The main contributions of this paper are the following.

• $\mathrm{■}$

  We provide a unified overview of games related to probabilistic bisimilarity and probabilistic bisimilarity distances in the introduction of the paper.

• $\mathrm{■}$

  We argue that symmetric 0-minimal 1-maximal optimal vertex policies explain these distances.

• $\mathrm{■}$

  We develop algorithms to compute symmetric 0-minimal 1-maximal optimal vertex policies and prove them correct.

• $\mathrm{■}$

  We prove an exponential lower bound for the algorithm that computes a 1-maximal optimal vertex policy from an optimal vertex policy.

• $\mathrm{■}$

  We have implemented all algorithms in Java. The code is open-source.

Several questions remain open. For example, we conjecture that the algorithm that computes a 0-minimal 1-maximal optimal policy from a 1-maximal optimal policy also has an exponential lower bound. Determining upper bounds for both our algorithms is left for future work.

In [53], Vlasman introduced two properties of policies, label conflict and probabilistic bisimilar conflict, argued that policies free of such conflicts are desirable for explaining probabilistic bisimilarity distances, and presented algorithms to remove such conflicts from optimal policies. We have already shown that 1-maximal optimal policies are free of label conflicts (see [43]). It is an open problem whether a 0-minimal 1-maximal optimal policy is free of probabilistic bisimilar conflicts. We conjecture that “transitivity” of policies, which seems closely related to the fact that probabilistic bisimilarity distances satisfy the triangle inequality, may play a role in tackling that problem. Apart from symmetry and “transitivity,” it could be worthwhile exploring other forms of structure of policies to further reduce the complexity of the explanation.

We conjecture that the policy iteration algorithm of [51, Section 6.2], as well as Algorithm 1 and 2 can be modified so that they maintain that the policy is symmetric as a loop invariant. This may allows us to restrict our attention to only half of the state pairs currently being considered in the algorithm.

As we mentioned in the introduction, our game can be viewed as a Markov decision process presented by Tang in [51, Section 5.3]. Several definitions and results can be expressed in the parlance of Markov decision processes. For example, the function ${\mathrm{\Delta }}_1$ presented in Definition 2.5 can be seen as a Bellman equation (see, for example, [45, Section 4.3]) – note that a slight generalization of ${\mathrm{\Delta }}_1$ was already defined in, for example, [7, Definition 15], which predates Tang’s presentation of the Markov decision process by more than a decade. Similarly, for a policy $P$ and a state pair $(s,t)$, $P(s,t)$ can be seen a decision rule and Proposition 3.7 then characterizes a conserving decision rule (see, for example, [45, Section 6.2.4]).

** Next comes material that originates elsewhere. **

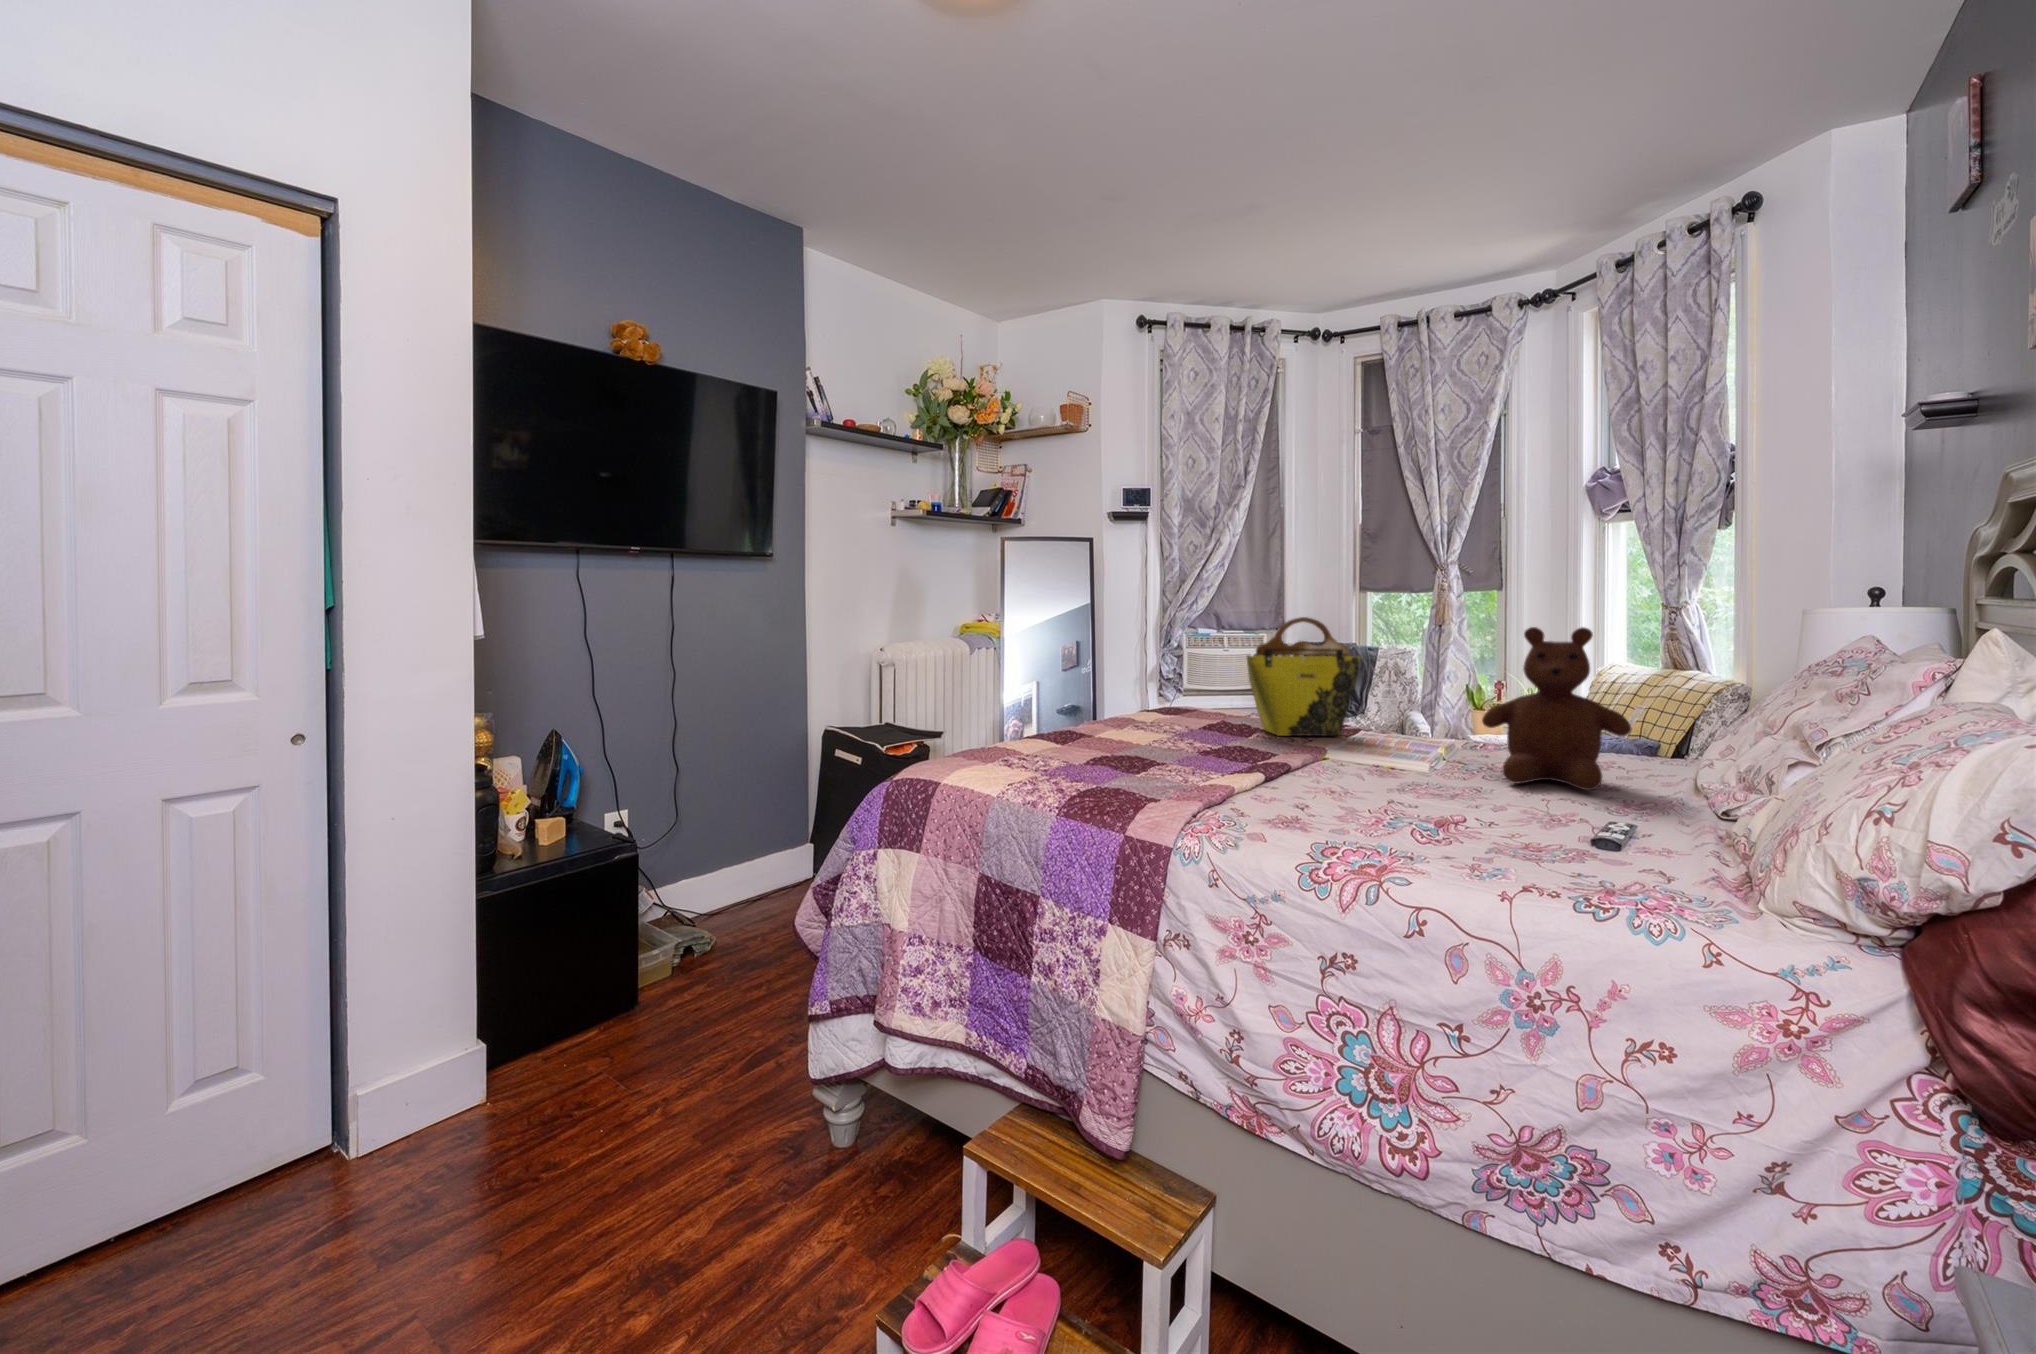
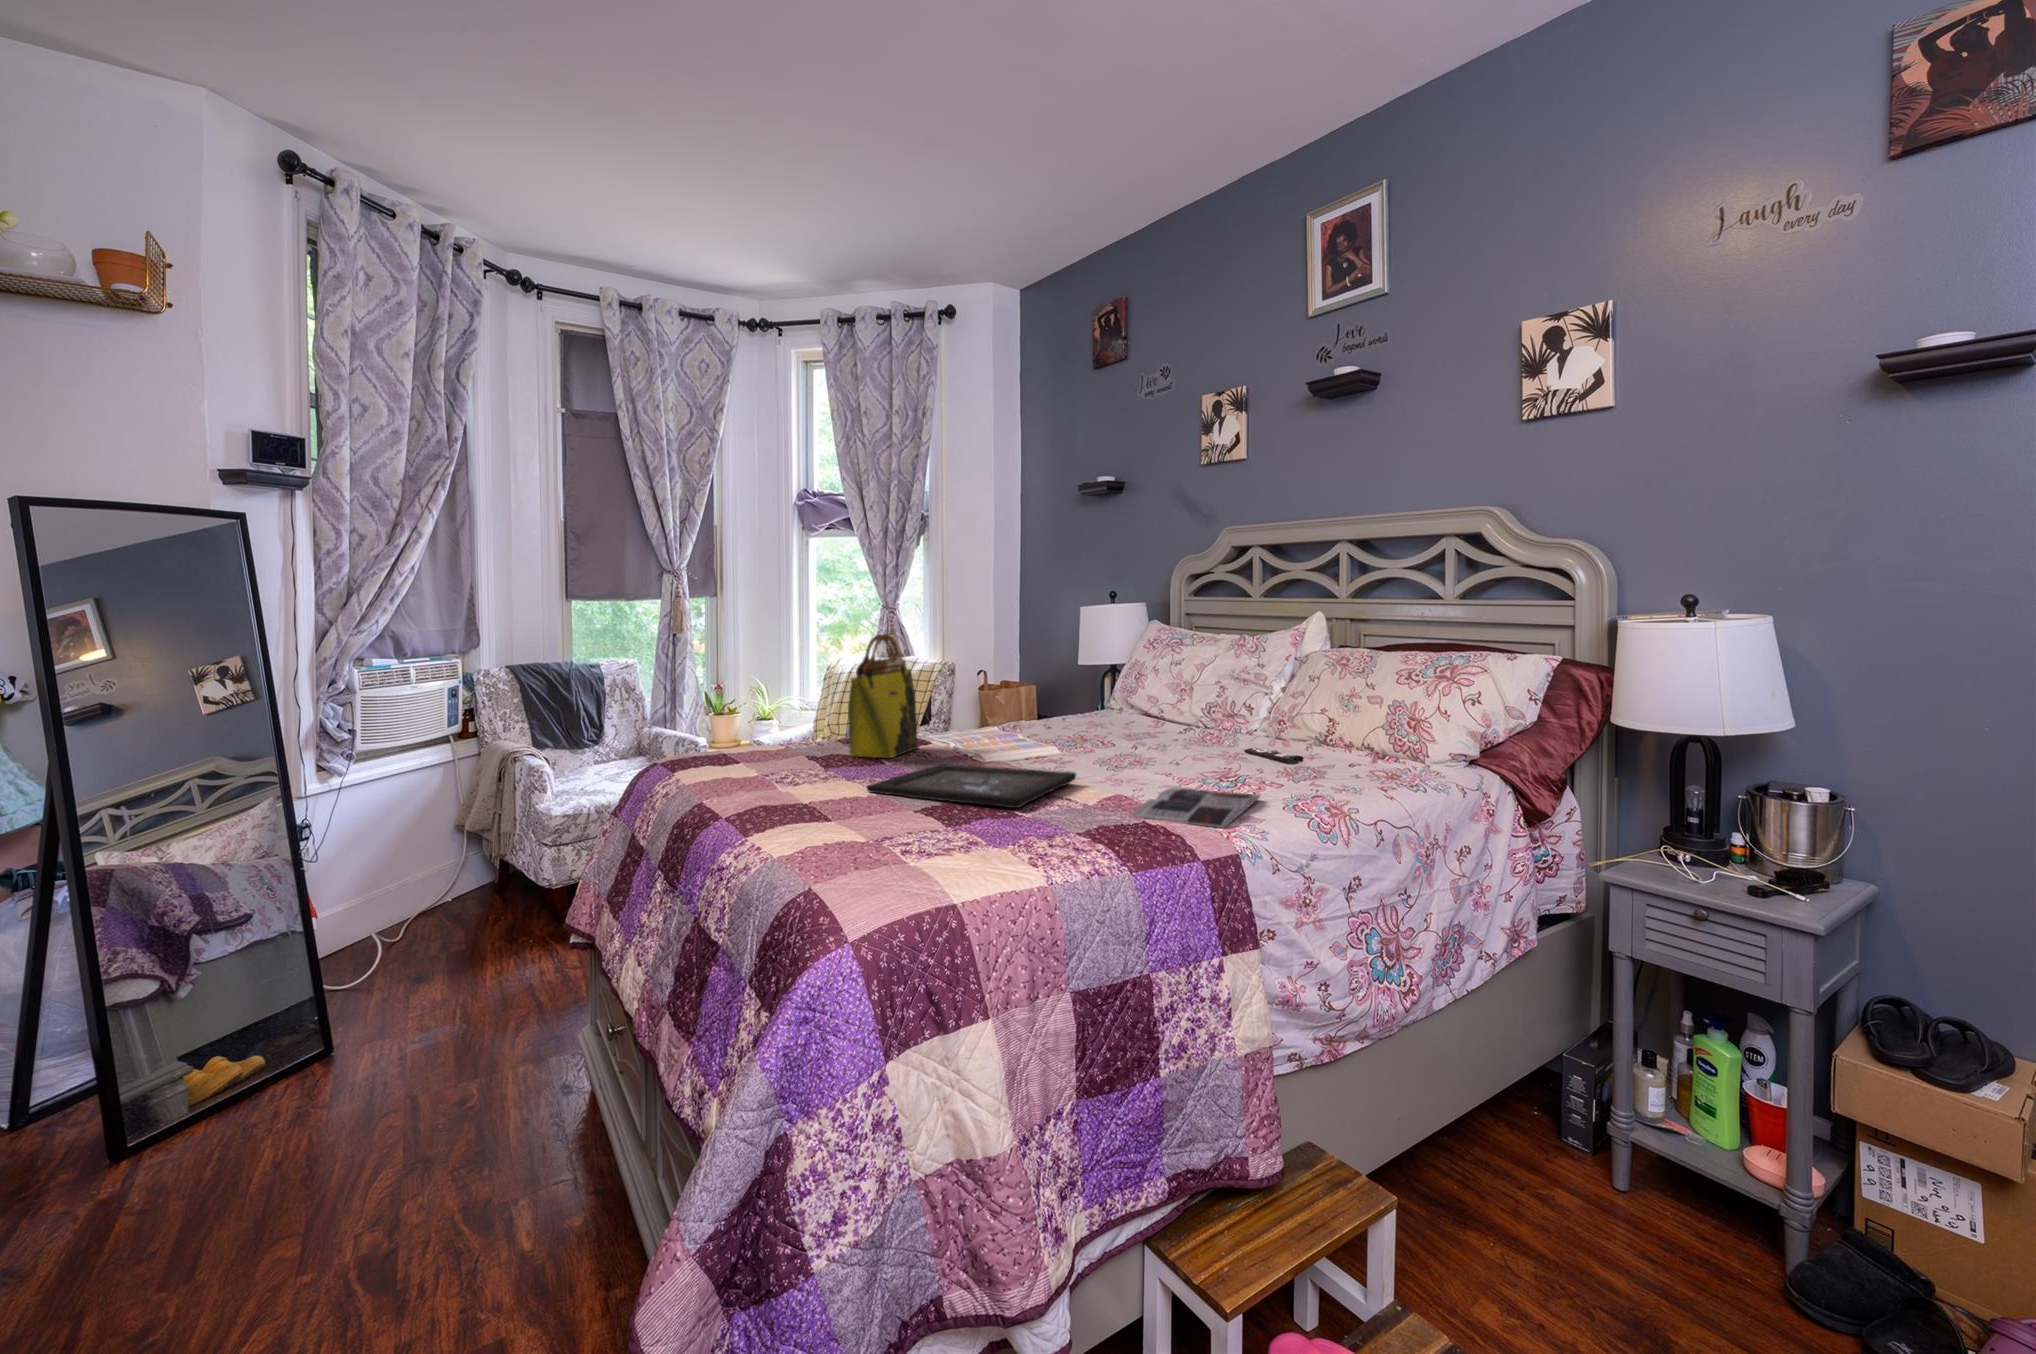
teddy bear: present [1482,627,1631,790] -> none [1076,637,1169,757]
tray: none [1142,738,1304,773] -> present [867,764,1076,808]
magazine: none [1198,792,1395,828] -> present [1132,788,1260,828]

Our results are related to the work of Busatto-Gaston et al. [8]. They consider bi-objective problems on Markov decision processes. In particular, they minimize the (conditional) expected number of steps to a target while guaranteeing the maximal probability of reaching it. In this paper, we consider three objectives (optimal, 1-maximal, and 0-minimal). They propose a simple two-step pruning algorithm. Our algorithms show similarities to their algorithm. For example, Definition 5.4 corresponds to pruning the Markov decision process by restricting to couplings $\omega$ that satisfy ${\delta }_1(s,t)=\omega \cdot {\delta }_1$. Since the size of the Markov decision process representing our game may be exponential in the number of states of the labelled Markov chain, we do not explicitly construct the Markov decision process, nor do we explicitly prune it.

The aim of our work is to provide a human-interpretable explanation of probabilistic bisimilarity distances. According to Theorem 3.3, for a policy $P$ we have that ${\delta }_{1P}$ provides an upper bound for ${\delta }_1$. As a result, a policy can also be viewed as a certificate (see, for example, [2] for work on certificates for Markov decision processes) for an upper bound of the probabilistic bisimilarity distances. In this case, we would aim for a small policy $P$ so that ${\delta }_{1P}$ can be computed quickly. We consider this an interesting line of future work.